Afaik only Jax actually performs any optimizations because it constructs an analytical gradient. Zygote seems to be able to that and more on the LLVM IR level which, I think should enable more optimizations.
(Replying to PARENT post)
This is becoming increasingly outdated as significant parts in scientific machine learning require parts to be written that don't simply compile to GPUs. Think, for example, when you mix a physics model, say for RF or some such, and deep learning to model parts of the function. In python, you cannot write the RF model because python is vastly too slow, so you're forced to write the RF model in something fast, like C/C++, then integrate that to python, then integrate that to your favorite tensor network, needing more languages than you can do immediately with Julia.
Deep learning is moving rapidly out of simply being a tensor engine, and being a tool in much larger problems, where many high performance pieces need developed. Julia is light years ahead of Python for these domains, and I cannot see Python ever catching up because it suffers from performance and/or multiple language problems to solve these.
If you've never learned about scientific machine learning - go read some or watch some videos. It's fascinating and growing rapidly.
(Replying to PARENT post)
Given how divergent the current crop of ML frameworks are, is this really a realistic expectation? Having played around with Julia and Flux for ML, I find I have to do just as much rewriting when translating e.g. TF -> Flux as TF -> PyTorch. You get some limited mixing and matching with Caffe2 <-> Torch and TF <-> JAX, but that breaks down the moment you leave a company's walled garden.

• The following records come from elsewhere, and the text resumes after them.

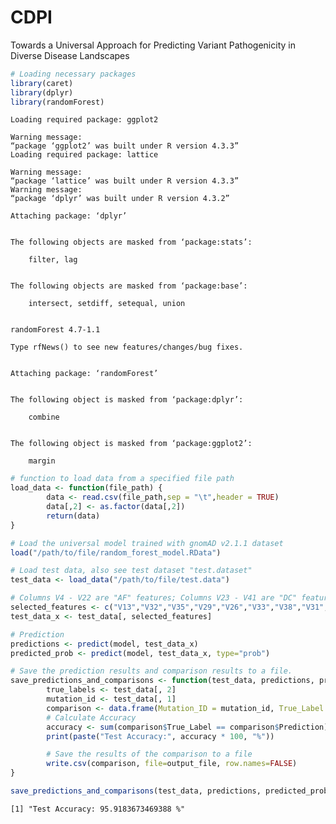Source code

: # CDPI
Towards a Universal Approach for Predicting Variant Pathogenicity in Diverse Disease Landscapes
```R
# Loading necessary packages
library(caret)
library(dplyr)
library(randomForest)

```

    Loading required package: ggplot2
    
    Warning message:
    “package ‘ggplot2’ was built under R version 4.3.3”
    Loading required package: lattice
    
    Warning message:
    “package ‘lattice’ was built under R version 4.3.3”
    Warning message:
    “package ‘dplyr’ was built under R version 4.3.2”
    
    Attaching package: ‘dplyr’
    
    
    The following objects are masked from ‘package:stats’:
    
        filter, lag
    
    
    The following objects are masked from ‘package:base’:
    
        intersect, setdiff, setequal, union
    
    
    randomForest 4.7-1.1
    
    Type rfNews() to see new features/changes/bug fixes.
    
    
    Attaching package: ‘randomForest’
    
    
    The following object is masked from ‘package:dplyr’:
    
        combine
    
    
    The following object is masked from ‘package:ggplot2’:
    
        margin
    
    



```R
# function to load data from a specified file path
load_data <- function(file_path) {
        data <- read.csv(file_path,sep = "\t",header = TRUE)
        data[,2] <- as.factor(data[,2])
        return(data)
}

# Load the universal model trained with gnomAD v2.1.1 dataset
load("/path/to/file/random_forest_model.RData")

# Load test data, also see test dataset "test.dataset"
test_data <- load_data("/path/to/file/test.data")

# Columns V4 - V22 are "AF" features; Columns V23 - V41 are "DC" features
selected_features <- c("V13","V32","V35","V29","V26","V33","V38","V31","V30","V23","V34","V41","V36","V27","V28","V37","V39","V40","V24","V25","V12","V14","V15","V9","V18","V21","V10","V20","V8","V7","V19","V5","V4","V11","V6","V17","V22","V16")
test_data_x <- test_data[, selected_features]

```


```R
# Prediction
predictions <- predict(model, test_data_x)
predicted_prob <- predict(model, test_data_x, type="prob")

# Save the prediction results and comparison results to a file.
save_predictions_and_comparisons <- function(test_data, predictions, predicted_prob, output_file) {
        true_labels <- test_data[, 2]
        mutation_id <- test_data[, 1]
        comparison <- data.frame(Mutation_ID = mutation_id, True_Label = true_labels, Prediction = predictions, Prob = predicted_prob)
        # Calculate Accuracy
        accuracy <- sum(comparison$True_Label == comparison$Prediction) / nrow(comparison)
        print(paste("Test Accuracy:", accuracy * 100, "%"))

        # Save the results of the comparison to a file
        write.csv(comparison, file=output_file, row.names=FALSE)
}

save_predictions_and_comparisons(test_data, predictions, predicted_prob, "/path/to/file/test.data.predicted_results")
```

    [1] "Test Accuracy: 95.9183673469388 %"



```R

```

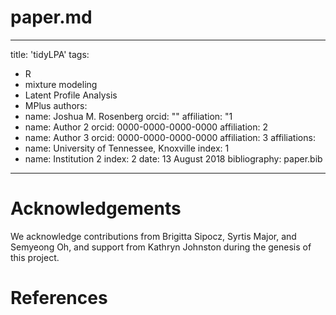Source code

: # paper.md

---
title: 'tidyLPA'
tags:
  - R
  - mixture modeling
  - Latent Profile Analysis
  - MPlus
authors:
  - name: Joshua M. Rosenberg
    orcid: ""
    affiliation: "1
  - name: Author 2
    orcid: 0000-0000-0000-0000
    affiliation: 2
  - name: Author 3
    orcid: 0000-0000-0000-0000
    affiliation: 3
affiliations:
 - name: University of Tennessee, Knoxville
   index: 1
 - name: Institution 2
   index: 2
date: 13 August 2018
bibliography: paper.bib
---



# Acknowledgements

We acknowledge contributions from Brigitta Sipocz, Syrtis Major, and Semyeong
Oh, and support from Kathryn Johnston during the genesis of this project.

# References
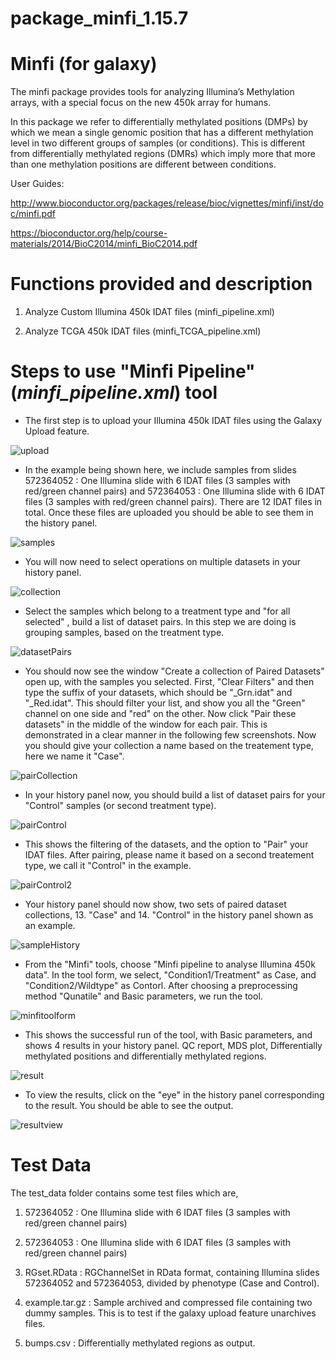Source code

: # package_minfi_1.15.7

Minfi (for galaxy)
====

The minfi package provides tools for analyzing Illumina’s Methylation arrays, with a special
focus on the new 450k array for humans.

In this package we refer to differentially methylated positions (DMPs) by which we mean
a single genomic position that has a different methylation level in two different groups of
samples (or conditions). This is different from differentially methylated regions (DMRs)
which imply more that more than one methylation positions are different between conditions.

User Guides:

http://www.bioconductor.org/packages/release/bioc/vignettes/minfi/inst/doc/minfi.pdf

https://bioconductor.org/help/course-materials/2014/BioC2014/minfi_BioC2014.pdf

Functions provided and description
===

1. Analyze Custom Illumina 450k IDAT files (minfi_pipeline.xml)

2. Analyze TCGA 450k IDAT files (minfi_TCGA_pipeline.xml) 

Steps to use "Minfi Pipeline" (*minfi_pipeline.xml*) tool
===

* The first step is to upload your Illumina 450k IDAT files using the Galaxy Upload feature.

![upload](https://github.com/nitesh1989/tools-iuc/blob/methylation_2/tools/minfi/help/help-images/Screen%20Shot%202015-12-07%20at%205.43.07%20PM.png)

* In the example being shown here, we include samples from slides 572364052 : One Illumina slide with 6 IDAT files (3 samples with red/green channel pairs) and 572364053 : One Illumina slide with 6 IDAT files (3 samples with red/green channel pairs). There are 12 IDAT files in total. Once these files are uploaded you should be able to see them in the history panel. 

![samples](https://github.com/nitesh1989/tools-iuc/blob/methylation_2/tools/minfi/help/help-images/Screen%20Shot%202015-12-07%20at%205.43.41%20PM.png)

* You will now need to select operations on multiple datasets in your history panel.

![collection](https://github.com/nitesh1989/tools-iuc/blob/methylation_2/tools/minfi/help/help-images/Screen%20Shot%202015-12-07%20at%205.44.32%20PM.png)

* Select the samples which belong to a treatment type and "for all selected" , build a list of dataset pairs. In this step we are doing is grouping samples, based on the treatment type.

![datasetPairs](https://github.com/nitesh1989/tools-iuc/blob/methylation_2/tools/minfi/help/help-images/Screen%20Shot%202015-12-07%20at%205.45.18%20PM.png)

* You should now see the window "Create a collection of Paired Datasets" open up, with the samples you selected. First, "Clear Filters" and then type the suffix of your datasets, which should be "_Grn.idat" and "_Red.idat". This should filter your list, and show you all the "Green" channel on one side and "red" on the other. Now click "Pair these datasets" in the middle of the window for each pair. This is demonstrated in a clear manner in the following few screenshots. Now you should give your collection a name based on the treatement type, here we name it "Case".

![pairCollection](https://github.com/nitesh1989/tools-iuc/blob/methylation_2/tools/minfi/help/help-images/Screen%20Shot%202015-12-07%20at%205.46.59%20PM.png)

* In your history panel now, you should build a list of dataset pairs for your "Control" samples (or second treatment type).

![pairControl](https://github.com/nitesh1989/tools-iuc/blob/methylation_2/tools/minfi/help/help-images/Screen%20Shot%202015-12-07%20at%205.47.30%20PM.png)

* This shows the filtering of the datasets, and the option to "Pair" your IDAT files. After pairing, please name it based on a second treatement type, we call it "Control" in the example.

![pairControl2](https://github.com/nitesh1989/tools-iuc/blob/methylation_2/tools/minfi/help/help-images/Screen%20Shot%202015-12-07%20at%205.47.59%20PM.png)

* Your history panel should now show, two sets of paired dataset collections, 13. "Case" and 14. "Control" in the history panel shown as an example. 

![sampleHistory](https://github.com/nitesh1989/tools-iuc/blob/methylation_2/tools/minfi/help/help-images/Screen%20Shot%202015-12-07%20at%205.48.22%20PM.png)

* From the "Minfi" tools, choose "Minfi pipeline to analyse Illumina 450k data". In the tool form, we select, "Condition1/Treatment" as Case, and "Condition2/Wildtype" as Contorl. After choosing a preprocessing method "Qunatile" and Basic parameters, we run the tool.

![minfitoolform](https://github.com/nitesh1989/tools-iuc/blob/methylation_2/tools/minfi/help/help-images/Screen%20Shot%202015-12-08%20at%2010.30.54%20AM.png)

* This shows the successful run of the tool, with Basic parameters, and shows 4 results in your history panel. QC report, MDS plot, Differentially methylated positions and differentially methylated regions.

![result](https://github.com/nitesh1989/tools-iuc/blob/methylation_2/tools/minfi/help/help-images/Screen%20Shot%202015-12-07%20at%205.53.03%20PM.png)

* To view the results, click on the "eye" in the history panel corresponding to the result. You should be able to see the output. 

![resultview](https://github.com/nitesh1989/tools-iuc/blob/methylation_2/tools/minfi/help/help-images/Screen%20Shot%202015-12-07%20at%205.55.57%20PM.png)


Test Data
====

The test_data folder contains some test files which are,

1. 572364052 : One Illumina slide with 6 IDAT files (3 samples with red/green channel pairs)

2. 572364053 : One Illumina slide with 6 IDAT files (3 samples with red/green channel pairs)

3. RGset.RData : RGChannelSet in RData format, containing Illumina slides 572364052 and 572364053,
divided by phenotype (Case and Control).

4. example.tar.gz : Sample archived and compressed file containing two dummy samples. This is to test if the galaxy upload feature unarchives files.

5. bumps.csv : Differentially methylated regions as output.
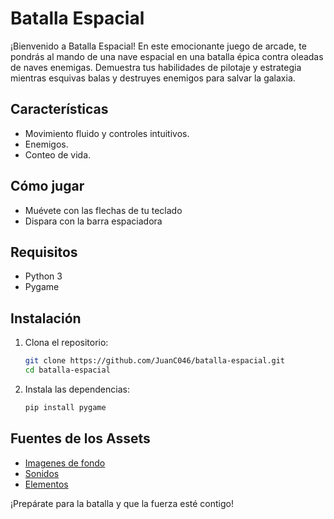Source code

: # Batalla Espacial

¡Bienvenido a Batalla Espacial! En este emocionante juego de arcade, te pondrás al mando de una nave espacial en una batalla épica contra oleadas de naves enemigas. Demuestra tus habilidades de pilotaje y estrategia mientras esquivas balas y destruyes enemigos para salvar la galaxia.

## Características
- Movimiento fluido y controles intuitivos.
- Enemigos.
- Conteo de vida.

## Cómo jugar
- Muévete con las flechas de tu teclado
- Dispara con la barra espaciadora

## Requisitos
- Python 3
- Pygame

## Instalación

1. Clona el repositorio:
    ```bash
    git clone https://github.com/JuanC046/batalla-espacial.git
    cd batalla-espacial
    ```

2. Instala las dependencias:
    ```bash
    pip install pygame
    ```

## Fuentes de los Assets
- [Imagenes de fondo](https://www.freepik.com/)
- [Sonidos](https://pixabay.com/sound-effects)
- [Elementos](https://foozlecc.itch.io/void-main-ship)

¡Prepárate para la batalla y que la fuerza esté contigo!

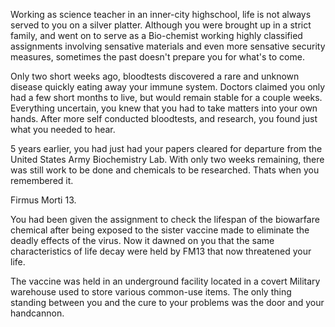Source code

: Working as science teacher in an inner-city highschool, life 
is not always served to you on a silver platter.  Although you were brought up
in a strict family, and went on to serve as a Bio-chemist working
highly classified assignments involving sensative materials and even
more sensative security measures, sometimes the past doesn't prepare
you for what's to come.

Only two short weeks ago, bloodtests discovered a rare and unknown disease
quickly eating away your immune system.  Doctors claimed you only had a few
short months to live, but would remain stable for a couple weeks.  Everything
uncertain, you knew that you had to take matters into your own hands.  After
more self conducted bloodtests, and research, you found just what you needed
to hear.

5 years earlier, you had just had your papers cleared for departure from the
United States Army Biochemistry Lab.  With only two weeks remaining, there was
still work to be done and chemicals to be researched.  Thats when you remembered it.

Firmus Morti 13.

You had been given the assignment to check the lifespan of the biowarfare chemical
after being exposed to the sister vaccine made to eliminate the deadly effects of
the virus.  Now it dawned on you that the same characteristics of life decay were
held by FM13 that now threatened your life.

The vaccine was held in an underground facility located in a covert Military warehouse
used to store various common-use items.  The only thing standing between you and the
cure to your problems was the door and your handcannon.
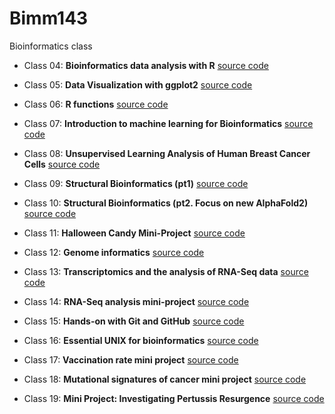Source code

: # Bimm143
Bioinformatics class

- Class 04: **Bioinformatics data analysis with R** [source code](https://github.com/Moises1098/Bimm143/tree/main/class04)

- Class 05: **Data Visualization with ggplot2** [source code](https://github.com/Moises1098/Bimm143/tree/main/class05)

- Class 06: **R functions** [source code](https://github.com/Moises1098/Bimm143/tree/main/class06)

- Class 07: **Introduction to machine learning for Bioinformatics** [source code](https://github.com/Moises1098/Bimm143/tree/main/class07)

- Class 08: **Unsupervised Learning Analysis of Human Breast Cancer Cells** [source code](https://github.com/Moises1098/Bimm143/tree/main/class08)

- Class 09: **Structural Bioinformatics (pt1)** [source code](https://github.com/Moises1098/Bimm143/tree/main/class09)

- Class 10: **Structural Bioinformatics (pt2. Focus on new AlphaFold2)** [source code](https://github.com/Moises1098/Bimm143/tree/main/class10)

- Class 11: **Halloween Candy Mini-Project** [source code](https://github.com/Moises1098/Bimm143/tree/main/class10Bonus)

- Class 12: **Genome informatics** [source code](https://github.com/Moises1098/Bimm143/tree/main/Lab%20Class11%20Pt.1%20(RNASeq%20Galaxy))

- Class 13: **Transcriptomics and the analysis of RNA-Seq data** [source code](https://github.com/Moises1098/Bimm143/tree/main/class12)

- Class 14: **RNA-Seq analysis mini-project** [source code](https://github.com/Moises1098/Bimm143/tree/main/class13)

- Class 15: **Hands-on with Git and GitHub** [source code](https://github.com/Moises1098/Bimm143/tree/main/class14)

- Class 16: **Essential UNIX for bioinformatics** [source code](https://github.com/Moises1098/Bimm143/tree/main/class15)

- Class 17: **Vaccination rate mini project** [source code]()

- Class 18: **Mutational signatures of cancer mini project** [source code]()

- Class 19: **Mini Project: Investigating Pertussis Resurgence** [source code](https://github.com/Moises1098/Bimm143/tree/main/class17)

> I don't think that LLVM IR that uses is the best IR for the optimizations.
I think Chris Lattner agrees, which is why he also helped start https://mlir.llvm.org/. If anything, I predict we'll see more frameworks targeting it (prototypes for Numpy, PyTorch, TF and general XLA already exist). This implies that languages that target LLVM now will actually have a leg up because their compiled semantics can be more easily lowered to something accelerator-friendly.
(Replying to PARENT post)
Julia is like, the poster child for being able to mix and match and compose code and algorithms: Flux/Zygote can do auto-differentiation on the entire language without modification and you can drop in quite literally arbitrary Julia code as components of your network and it works.
> don't think that LLVM IR that uses is the best IR for the optimizations.
What makes you say this? They community has been able to do some pretty amazing things performance wise-e.g. pure-Julia implementation of BLAS/LAPACK reaching and in some cases exceeding performance parity, plus thereβs been plenty of work in CUDA support for arbitrary Julia code, which is impressive.
(Replying to PARENT post)
At the end the engine that compiles the mathematical expression to hardware is what matters, and I don't think that LLVM IR that uses is the best IR for the optimizations.